:: EXERCISE ::
Repeat these lines, replacing "Fenster" with "Tab" and leaving everything else as it is.

:: DATASET RECORDS ::
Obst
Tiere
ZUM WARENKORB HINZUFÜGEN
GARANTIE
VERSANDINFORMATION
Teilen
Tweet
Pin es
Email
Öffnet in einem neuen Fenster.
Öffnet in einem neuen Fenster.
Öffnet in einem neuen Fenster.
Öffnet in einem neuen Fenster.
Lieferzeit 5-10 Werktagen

:: RESULT OF THIS EXERCISE ::
Obst
Tiere
ZUM WARENKORB HINZUFÜGEN
GARANTIE
VERSANDINFORMATION
Teilen
Tweet
Pin es
Email
Öffnet in einem neuen Tab.
Öffnet in einem neuen Tab.
Öffnet in einem neuen Tab.
Öffnet in einem neuen Tab.
Lieferzeit 5-10 Werktagen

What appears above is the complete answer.